Extracted records:
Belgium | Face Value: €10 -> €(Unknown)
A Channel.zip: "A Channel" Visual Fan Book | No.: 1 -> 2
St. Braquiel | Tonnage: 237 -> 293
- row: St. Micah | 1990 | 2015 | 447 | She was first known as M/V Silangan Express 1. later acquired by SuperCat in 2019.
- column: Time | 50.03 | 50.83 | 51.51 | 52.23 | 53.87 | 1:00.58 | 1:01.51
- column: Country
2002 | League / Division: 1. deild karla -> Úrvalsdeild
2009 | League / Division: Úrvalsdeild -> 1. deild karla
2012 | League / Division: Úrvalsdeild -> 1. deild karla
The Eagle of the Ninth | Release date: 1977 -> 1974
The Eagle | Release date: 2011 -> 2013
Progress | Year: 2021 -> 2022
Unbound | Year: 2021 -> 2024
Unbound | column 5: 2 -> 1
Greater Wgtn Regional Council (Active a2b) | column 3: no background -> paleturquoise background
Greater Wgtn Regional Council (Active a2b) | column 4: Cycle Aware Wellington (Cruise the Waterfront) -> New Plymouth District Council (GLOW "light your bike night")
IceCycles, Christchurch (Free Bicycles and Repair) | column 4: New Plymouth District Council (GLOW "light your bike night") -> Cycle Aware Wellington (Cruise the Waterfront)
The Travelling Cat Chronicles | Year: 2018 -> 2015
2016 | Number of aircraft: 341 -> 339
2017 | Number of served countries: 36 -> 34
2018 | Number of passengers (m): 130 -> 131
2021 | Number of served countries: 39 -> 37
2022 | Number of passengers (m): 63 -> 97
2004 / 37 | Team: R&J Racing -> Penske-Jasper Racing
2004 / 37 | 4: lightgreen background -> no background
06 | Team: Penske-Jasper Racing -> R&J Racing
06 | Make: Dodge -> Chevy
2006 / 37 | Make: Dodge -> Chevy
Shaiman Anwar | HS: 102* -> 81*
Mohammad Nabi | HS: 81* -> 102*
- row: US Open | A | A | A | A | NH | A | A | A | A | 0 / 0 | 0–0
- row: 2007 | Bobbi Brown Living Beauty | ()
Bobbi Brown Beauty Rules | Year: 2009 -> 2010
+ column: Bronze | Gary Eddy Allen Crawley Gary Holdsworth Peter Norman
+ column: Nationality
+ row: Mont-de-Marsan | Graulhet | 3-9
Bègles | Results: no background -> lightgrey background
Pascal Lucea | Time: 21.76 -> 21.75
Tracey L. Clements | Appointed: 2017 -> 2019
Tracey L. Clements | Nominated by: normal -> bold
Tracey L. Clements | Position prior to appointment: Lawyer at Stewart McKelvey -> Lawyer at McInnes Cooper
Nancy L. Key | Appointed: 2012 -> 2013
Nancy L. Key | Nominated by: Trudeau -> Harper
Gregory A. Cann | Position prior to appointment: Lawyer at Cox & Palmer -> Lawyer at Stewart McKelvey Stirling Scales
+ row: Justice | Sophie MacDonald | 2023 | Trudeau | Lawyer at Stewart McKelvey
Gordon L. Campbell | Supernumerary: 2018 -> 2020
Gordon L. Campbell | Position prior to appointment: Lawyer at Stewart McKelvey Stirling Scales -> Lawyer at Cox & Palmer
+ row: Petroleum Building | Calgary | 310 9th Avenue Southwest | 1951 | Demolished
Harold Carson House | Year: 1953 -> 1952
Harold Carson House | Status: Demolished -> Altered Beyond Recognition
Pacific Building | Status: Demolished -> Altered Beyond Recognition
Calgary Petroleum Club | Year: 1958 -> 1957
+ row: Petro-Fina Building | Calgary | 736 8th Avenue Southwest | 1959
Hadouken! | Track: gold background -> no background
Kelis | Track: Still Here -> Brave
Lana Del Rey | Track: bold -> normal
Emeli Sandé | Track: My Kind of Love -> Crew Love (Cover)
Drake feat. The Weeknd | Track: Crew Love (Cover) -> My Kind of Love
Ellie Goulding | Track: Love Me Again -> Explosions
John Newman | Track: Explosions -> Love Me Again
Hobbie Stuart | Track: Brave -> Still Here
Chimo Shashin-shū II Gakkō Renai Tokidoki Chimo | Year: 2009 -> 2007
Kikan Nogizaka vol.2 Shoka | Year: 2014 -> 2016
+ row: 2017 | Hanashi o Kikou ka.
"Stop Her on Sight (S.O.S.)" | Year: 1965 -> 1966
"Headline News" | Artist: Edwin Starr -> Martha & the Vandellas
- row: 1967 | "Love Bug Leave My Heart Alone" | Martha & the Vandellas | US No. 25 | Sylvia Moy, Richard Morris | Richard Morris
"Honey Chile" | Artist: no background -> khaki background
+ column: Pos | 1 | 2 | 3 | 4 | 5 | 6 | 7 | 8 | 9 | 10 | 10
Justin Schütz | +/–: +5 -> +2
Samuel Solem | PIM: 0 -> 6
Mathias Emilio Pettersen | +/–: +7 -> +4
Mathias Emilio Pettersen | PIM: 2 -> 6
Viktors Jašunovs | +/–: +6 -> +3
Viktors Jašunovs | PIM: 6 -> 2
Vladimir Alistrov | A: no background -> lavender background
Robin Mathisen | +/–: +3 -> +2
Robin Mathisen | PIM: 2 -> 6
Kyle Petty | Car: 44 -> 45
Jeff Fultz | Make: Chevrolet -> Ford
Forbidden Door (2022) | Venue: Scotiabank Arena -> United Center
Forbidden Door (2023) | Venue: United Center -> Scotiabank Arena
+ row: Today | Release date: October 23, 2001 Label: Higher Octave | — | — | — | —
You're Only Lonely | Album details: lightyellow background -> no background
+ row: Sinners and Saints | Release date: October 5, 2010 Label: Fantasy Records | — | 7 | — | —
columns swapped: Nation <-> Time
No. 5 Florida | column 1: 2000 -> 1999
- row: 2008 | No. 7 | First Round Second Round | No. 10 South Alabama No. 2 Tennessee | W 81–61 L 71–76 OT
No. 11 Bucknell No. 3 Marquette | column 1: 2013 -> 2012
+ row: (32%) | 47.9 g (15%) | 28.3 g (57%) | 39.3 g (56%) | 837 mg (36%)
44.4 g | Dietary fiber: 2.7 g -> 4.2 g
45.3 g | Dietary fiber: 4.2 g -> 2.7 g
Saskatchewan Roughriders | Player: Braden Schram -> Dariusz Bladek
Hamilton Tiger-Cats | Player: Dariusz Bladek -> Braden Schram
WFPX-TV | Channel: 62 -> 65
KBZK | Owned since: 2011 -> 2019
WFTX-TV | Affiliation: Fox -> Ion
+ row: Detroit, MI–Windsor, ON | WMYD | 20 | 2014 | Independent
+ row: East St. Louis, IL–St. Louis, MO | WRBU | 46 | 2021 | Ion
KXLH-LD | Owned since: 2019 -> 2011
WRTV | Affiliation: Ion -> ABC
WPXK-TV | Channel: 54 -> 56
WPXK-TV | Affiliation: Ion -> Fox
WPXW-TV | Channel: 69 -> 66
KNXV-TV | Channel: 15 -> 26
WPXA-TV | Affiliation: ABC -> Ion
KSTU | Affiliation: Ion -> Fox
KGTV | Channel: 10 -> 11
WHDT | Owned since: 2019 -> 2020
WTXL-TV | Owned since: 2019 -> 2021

§ PROBLEM TO SOLVE
Please identify every line of the records that contains the word "Campbell", and copy each such line in full. Case counts.

§ ANSWER FOR THIS EXERCISE
Gordon L. Campbell | Supernumerary: 2018 -> 2020
Gordon L. Campbell | Position prior to appointment: Lawyer at Stewart McKelvey Stirling Scales -> Lawyer at Cox & Palmer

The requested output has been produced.